I just wanted to share my experience with you guys in case any of you were possibly considering the same. I am open to comments and criticism and anything in between :laugh::thumbup: Hopefully this has been helpful to some.

After washing my car in the series of pictures below, I also made my first attempt at sheeting with no nozzle on the hose, and I must say I am very pleased with the results. 

Pictures below: :wave:


----------



## Jesstzn (Apr 21, 2003)

I did a DIY a while back 


http://acurazine.com/forums/showthread.php?t=773821


----------



## TheLateGTI (Apr 17, 2008)

THANK YOU THANK YOU THANK YOU THANK YOU THANK YOU

You sir have one hella clean GTI.....never seen one in pictures that reflective

:beer: Job well done

Let us know when the car is really dirty!


----------



## quinntendopower1 (Nov 20, 2003)

did you figure out the ratio of the meg's to water?


----------



## 10-25 (Mar 16, 2012)

Boost Logic said:


> . They're a few of us, such as my self, that do not have a $100 or so to spare on a foam gun while attending college full time ( and commuting 100 miles r.t ).


But you have enough to buy bags? :facepalm:


----------



## Boost Logic (May 25, 2008)

10-25 said:


> But you have enough to buy bags? :facepalm:


Relevance of this post to the present date, no I was in class full time. I'm sorry I only have to work a few months to make more than you pull in a quarter. Must suck to probably be a lot older than me and have less than I do...


----------



## TheLateGTI (Apr 17, 2008)

quinntendopower1 said:


> did you figure out the ratio of the meg's to water?


a good ratio that I have been using is 20% megs and 80% water.....have it set to use the product a quarter of the way and should last for multiple washes


----------



## Broshi (May 22, 2011)

Bought it.
Tried it.
Was average.

I have not seen an actual foam gun used in action so I can't really gauge if this does a good job or not, but I can say that it covers the car fairly well so for $10... :thumbup:

Currently using the 2oz selection just to put it on a little heavier. What setting are you using again?


----------



## 10-25 (Mar 16, 2012)

Boost Logic said:


> Relevance of this post to the present date, no I was in class full time. I'm sorry I only have to work a few months to make more than you pull in a quarter. Must suck to probably be a lot older than me and have less than I do...

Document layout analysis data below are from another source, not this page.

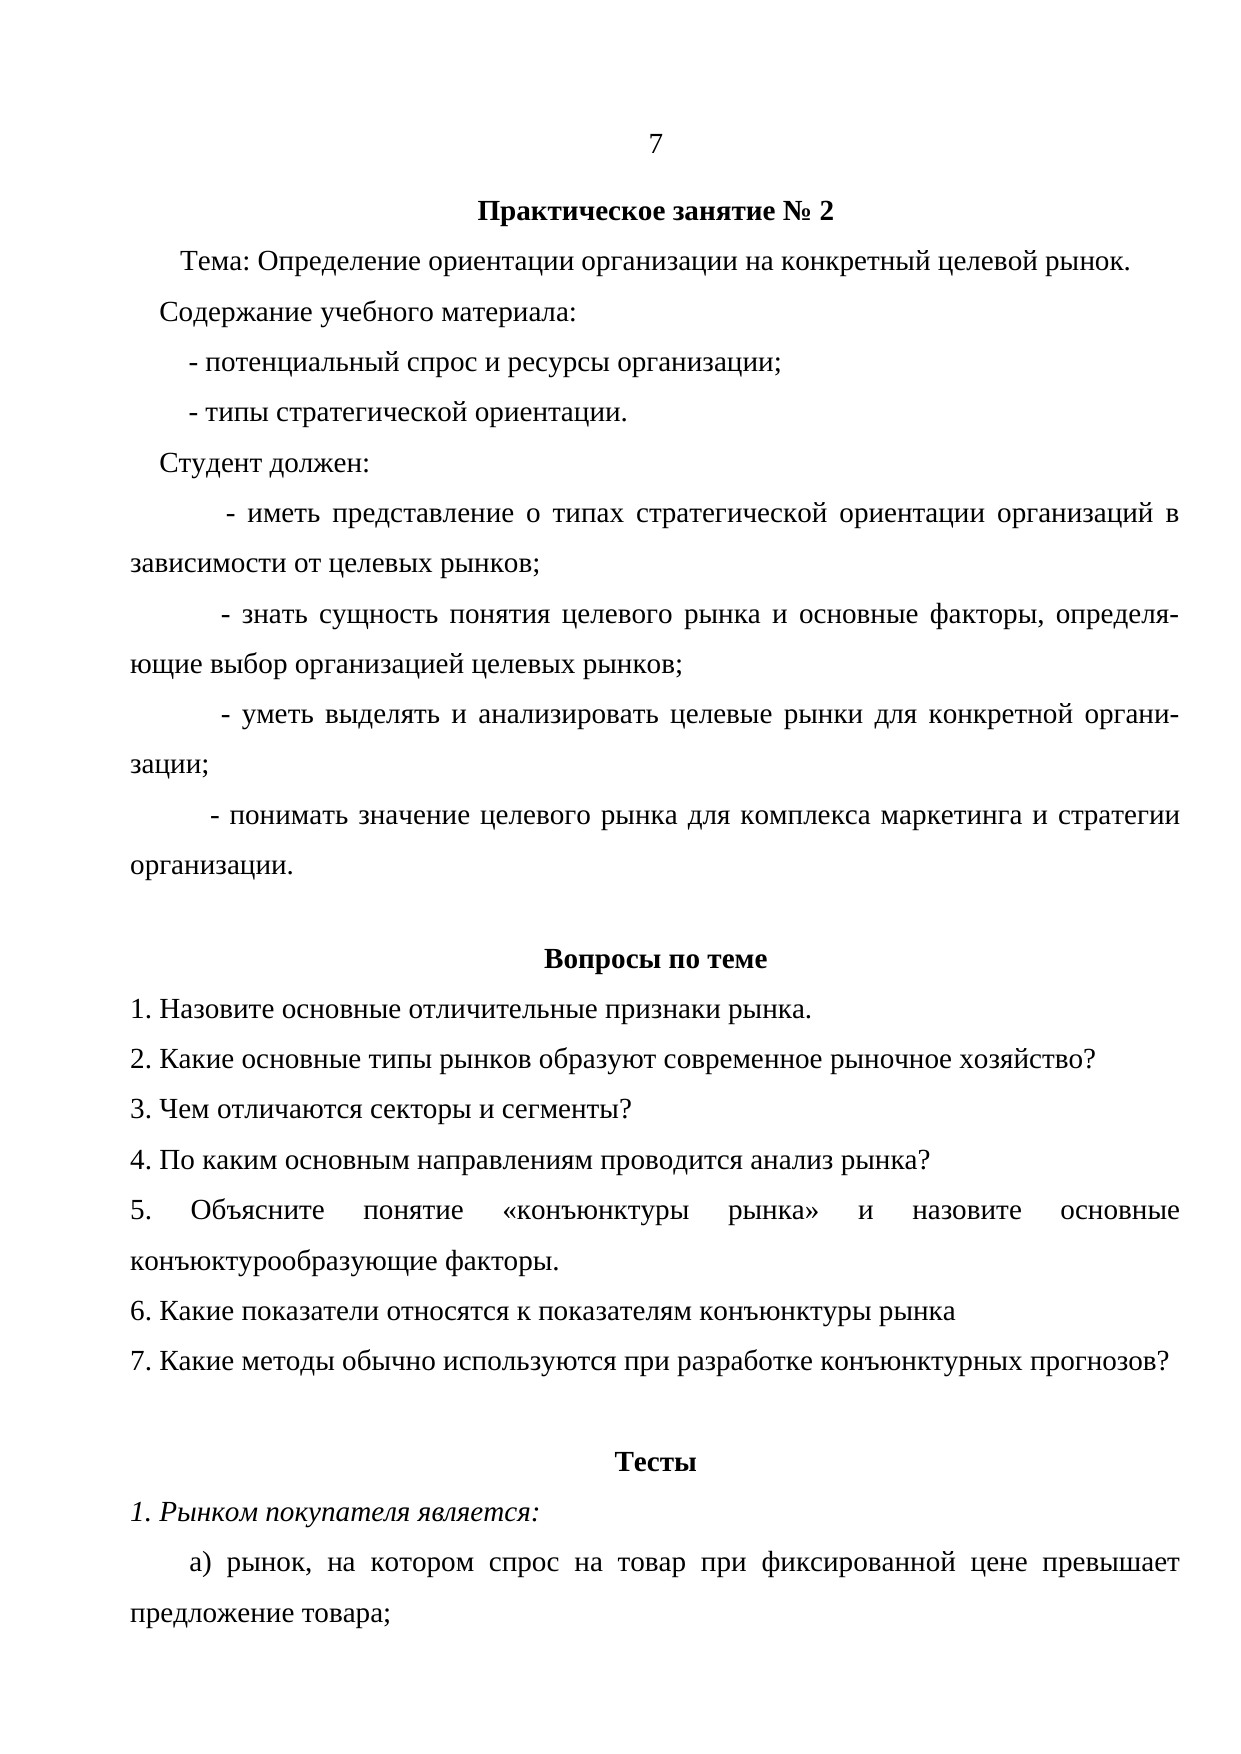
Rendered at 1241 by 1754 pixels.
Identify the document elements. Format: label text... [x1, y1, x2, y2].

text а) рынок, на котором спрос на товар при фиксированной цене превышает предложение товара; [130, 1544, 1181, 1628]
text - иметь представление о типах стратегической ориентации организаций в зависимости от целевых рынков; [130, 495, 1181, 579]
text Содержание учебного материала: [130, 294, 1181, 327]
text Студент должен: [130, 445, 1181, 478]
text 7. Какие методы обычно используются при разработке конъюнктурных прогнозов? [130, 1343, 1181, 1377]
text 4. По каким основным направлениям проводится анализ рынка? [130, 1142, 1181, 1176]
text 7 [130, 126, 1181, 160]
text - типы стратегической ориентации. [130, 394, 1181, 428]
text 1. Рынком покупателя является: [130, 1494, 1181, 1528]
text 6. Какие показатели относятся к показателям конъюнктуры рынка [130, 1293, 1181, 1326]
text - уметь выделять и анализировать целевые рынки для конкретной органи-зации; [130, 696, 1181, 780]
text - знать сущность понятия целевого рынка и основные факторы, определя-ющие выбор организацией целевых рынков; [130, 596, 1181, 679]
text Вопросы по теме [130, 941, 1181, 974]
text 2. Какие основные типы рынков образуют современное рыночное хозяйство? [130, 1041, 1181, 1075]
text - потенциальный спрос и ресурсы организации; [130, 344, 1181, 378]
text - понимать значение целевого рынка для комплекса маркетинга и стратегии организации. [130, 797, 1181, 881]
text Тема: Определение ориентации организации на конкретный целевой рынок. [130, 243, 1181, 277]
text 5. Объясните понятие «конъюнктуры рынка» и назовите основные конъюктурообразующие факторы. [130, 1192, 1181, 1276]
text Тесты [130, 1444, 1181, 1477]
text 3. Чем отличаются секторы и сегменты? [130, 1092, 1181, 1125]
text Практическое занятие № 2 [130, 193, 1181, 227]
text 1. Назовите основные отличительные признаки рынка. [130, 991, 1181, 1024]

Lots of (wrong) accusations made there....must be lacking in areas.

If you made more than I do then you'd have Bi-xenon's :facepalm:


----------



## Boost Logic (May 25, 2008)

10-25 said:


> Lots of (wrong) accusations made there....must be lacking in areas.
> 
> If you made more than I do then you'd have Bi-xenon's :facepalm:


If I wouldn't have done an air build, I'd have bi-xenons and a bigger turbo. Decided to take a different route however, my mkv r32 had a lot more than that my gti ever will so believe me I know what I'm missing.


----------